• TASK DIRECTIONS: Summarize the passage on gacaca trial documents below in two sentences.

This information is gathered through ongoing dialogue (i.e., accusations and apologies) and is then recorded by the judges on the document. These documents are sent to the main office of the National Service of Gacaca Jurisdictions in Kigali and are intended to be made publicly available both at the official Documentation Centre in Kigali and (in the future) online through a database website of featuring scanned images of these official documents. In that sense, these documents form a large part of the public record of the 1994 genocide not only in Rwanda but also around the world as researchers begin to gain access to and report on the findings in these documents.

SHAPING POST-GENOCIDE SOCIETY

While some people may be tempted to view such documents as merely recording and relaying information, it’s important to remember that documentation is in fact much more “complex, active, and creative” and “involves giving shape to information…for the practical interests and needs of specific audiences” (Dombrowski (2000, p. 3). One of the active ways in which documents give shape to information is focusing on the information that is valued or needed by a specific audience. For example, in the case of the documents and reports of the tobacco industry in the 1960s and 1970s, the tobacco industry’s “values strongly guided what technical information was reported and how it was presented” (Dombrowski, 2000, p. 170).

The point I am getting at is that “documents both reflect and structure activity at all phases of the process” (Sauer, 2003, p. 331; emphasis added). That is, the evidence that a group deems valuable, shapes not only what is documented but the entire process by which it is documented—including which individuals give testimony; what questions are asked; and how that knowledge is quantified, measured, and ultimately recorded in official documents. Moreover, since the documents provide answers and insight by which a group comes to understand a problem or event, we can say that social values shape the process of data collection and the documents, which in turn “shape our understanding of the worlds we seek to understand” (Sauer, 2003, p. 331).

The presence of these elements in the “Record of Confession, Guilty Plea, Repentance and Apology” has two significant impacts on the documentation setting. First, it demonstrates how Rwandan culture and values shape not only what is documented but the entire process by which it is documented—including which individuals give testimony; what questions are asked; and how that knowledge is quantified, measured, and recorded. In other words, the presence of these elements in the official document shapes the apologetic exchanges that take place by narrowing the attention of judges and requiring perpetrators to offer specific information in order to fulfill the requirements of the document. Second, since this is the official document by which perpetrators place their admittance of guilt and repentance on the public record, the presence of these elements shapes more than just what is documented but also how the events of the 1994 genocide are discussed and remembered in the official government history.

FUTURE RESEARCH

These influences on the apologetic rhetoric and the entire process of gacaca trials are new elements in the analysis not only of apologetic rhetoric but also of reconciliation. Future studies on these elements in Rwanda as well as the impact of documentation in other areas recovering from genocide or human rights violations are warranted.

• RECORDED INFORMATION:
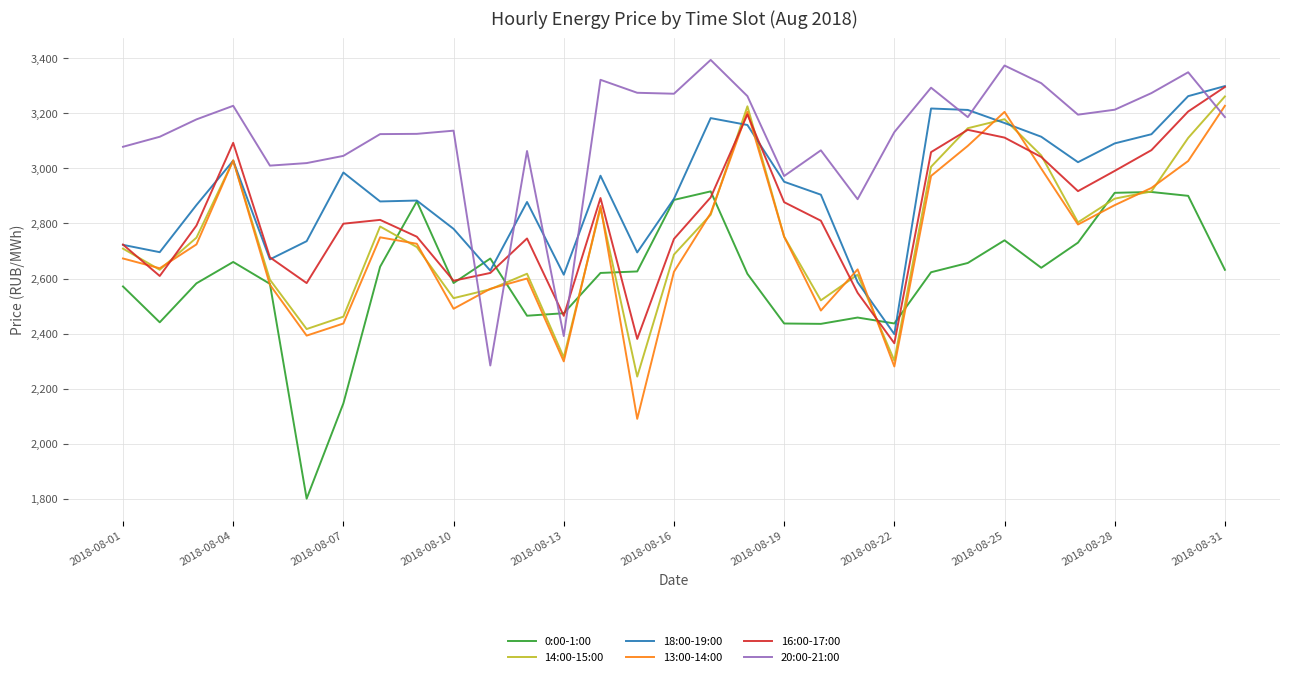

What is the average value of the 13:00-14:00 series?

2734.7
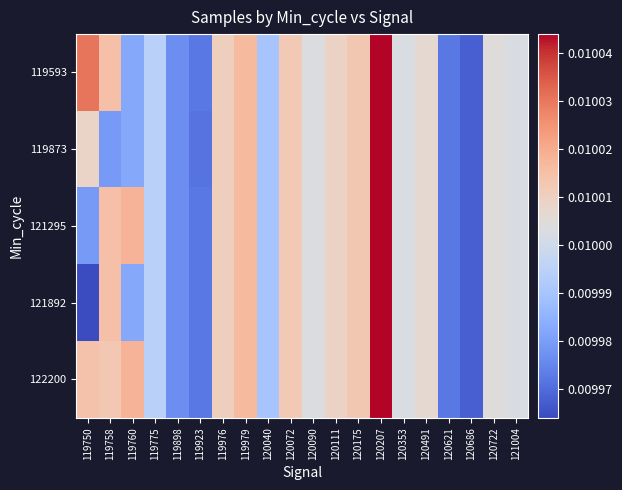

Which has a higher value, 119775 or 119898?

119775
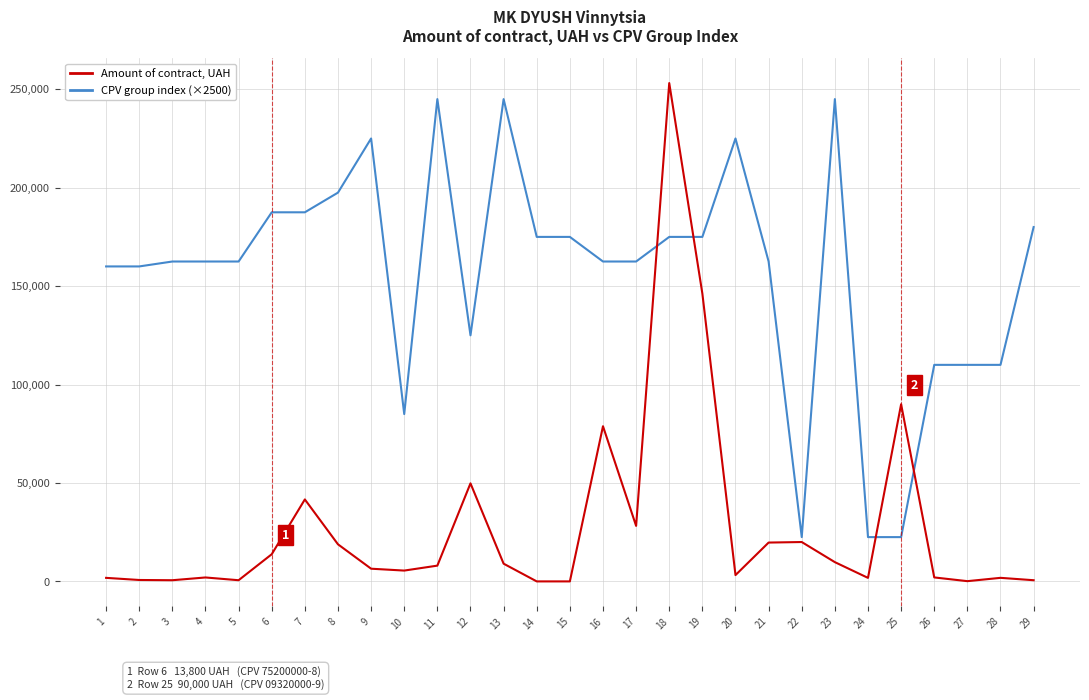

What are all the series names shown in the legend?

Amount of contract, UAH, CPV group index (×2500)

• FINISHED TASK: Documents from Rwanda's gacaca trials, recorded by judges from accusations and apologies and sent to the National Service of Gacaca Jurisdictions in Kigali, form a large part of the public record of the 1994 genocide. Because documents both reflect and structure activity, the elements in the "Record of Confession, Guilty Plea, Repentance and Apology" let Rwandan culture and values shape the apologetic exchanges, what is documented, and how the genocide is remembered in official history, a subject that warrants future study.